Wehle continues, “In fact, although the ECA provides that electors cast their votes in December and that Congress convene in January to formally count them, if a state has ‘failed to make a choice’ by the December deadline, then the law holds that ‘the electors may be appointed on a subsequent day in such a manner as the legislature of such State may direct.’ So, if a state legislature deems the November election a failure, it can quickly meet and decide who wins the state’s Electoral College votes — even if that means throwing out every single ballot cast in that state.”
The law professor, pointing out that hundreds of “election deniers” are “on the ballot” in the 2022 midterms, goes on to describe a disturbing scenario for the 2024 presidential election.
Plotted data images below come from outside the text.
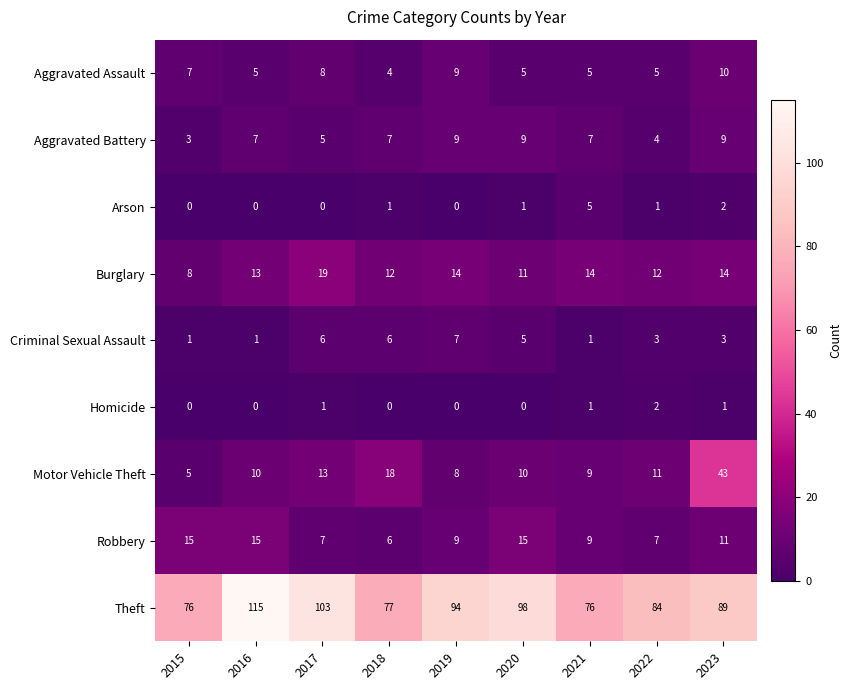

What is the maximum value shown in the chart?

115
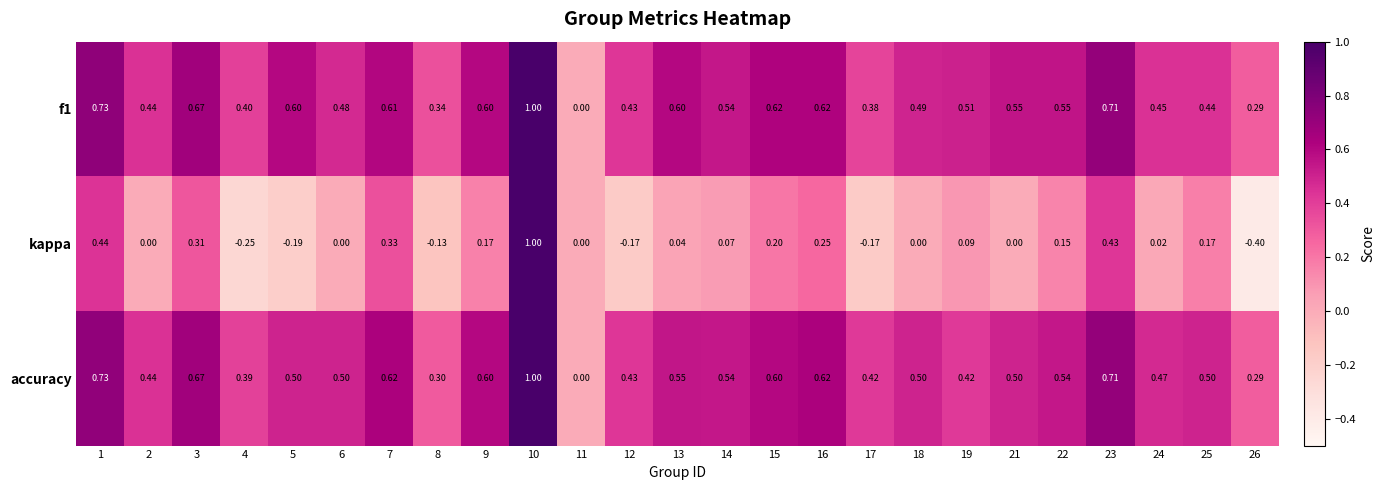

Is the value of f1 at 6 greater than the value of kappa at 7?

Yes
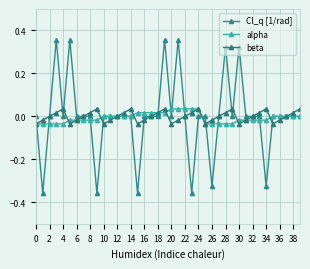

Reading right to left, transcribe all the data shown in this chart.

Cl_q [1/rad]: 0.0	0.0	0.0	0.0	0.0	-0.3	0.0	0.0	0.0	0.3	0.0	0.3	0.0	-0.3	0.0	0.0	-0.4	0.0	0.4	0.0	0.4	0.0	0.0	0.0	-0.4	0.0	0.0	0.0	0.0	0.0	-0.4	0.0	0.0	0.0	0.4	0.0	0.4	0.0	-0.4	0.0
alpha: 0.0	0.0	0.0	0.0	0.0	-0.0	-0.0	-0.0	-0.0	-0.0	-0.0	-0.0	-0.0	-0.0	-0.0	0.0	0.0	0.0	0.0	0.0	0.0	0.0	0.0	0.0	0.0	0.0	0.0	0.0	0.0	0.0	-0.0	-0.0	-0.0	-0.0	-0.0	-0.0	-0.0	-0.0	-0.0	-0.0
beta: 0.0	0.0	0.0	-0.0	-0.0	0.0	0.0	0.0	-0.0	-0.0	0.0	0.0	0.0	-0.0	-0.0	0.0	0.0	0.0	-0.0	-0.0	0.0	0.0	0.0	-0.0	-0.0	0.0	0.0	0.0	-0.0	-0.0	0.0	0.0	0.0	-0.0	-0.0	0.0	0.0	0.0	-0.0	-0.0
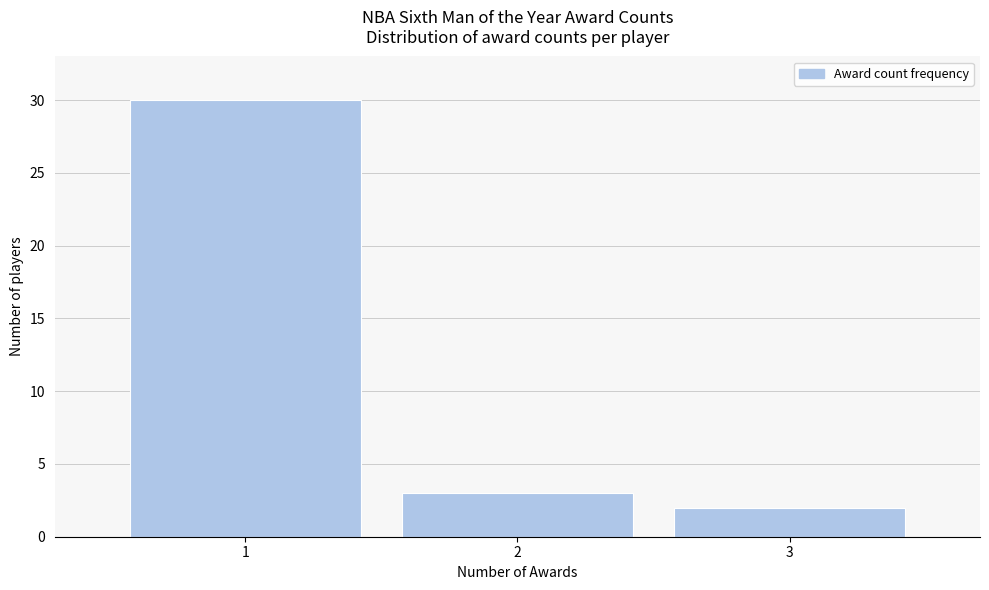

Over which range of the x-axis is the bar tallest?

0.5 to 1.5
“Here, then, is how it all could play out: Republicans, including a majority of election deniers, win control of the U.S. House of Representatives in 2022,” Wehle explains. “The Supreme Court in Moore holds that only state legislatures can make laws governing elections — Justices Samuel Alito, Clarence Thomas, Neil Gorsuch, and possibly Brett Kavanaugh have already signaled support for the theory — unless Congress steps in, which a GOP majority in the House won’t do…. Come November 4, 2024, regardless of the popular vote, Republican legislatures will use their newly minted constitutional prerogative to decide the ‘law’ governing that state’s election for president, and give the Electoral College votes to the Republican nominee.”
Wehle adds, “Not every state will need to take this action — the flipping of the results in just one or two states with GOP-controlled legislatures could suffice to thwart the national result. The GOP-led Congress will abide by that decision in January 2025. And if the state legislatures fail to anoint a Republican president, the GOP caucus in the House of Representatives will refuse to certify the results…. The whole grim scenario seems to grow more likely with each passing day…. This Court knows that the November midterm election will decide who has power in America for a long time to come. Voters need to wake up to this reality as well — and quickly.”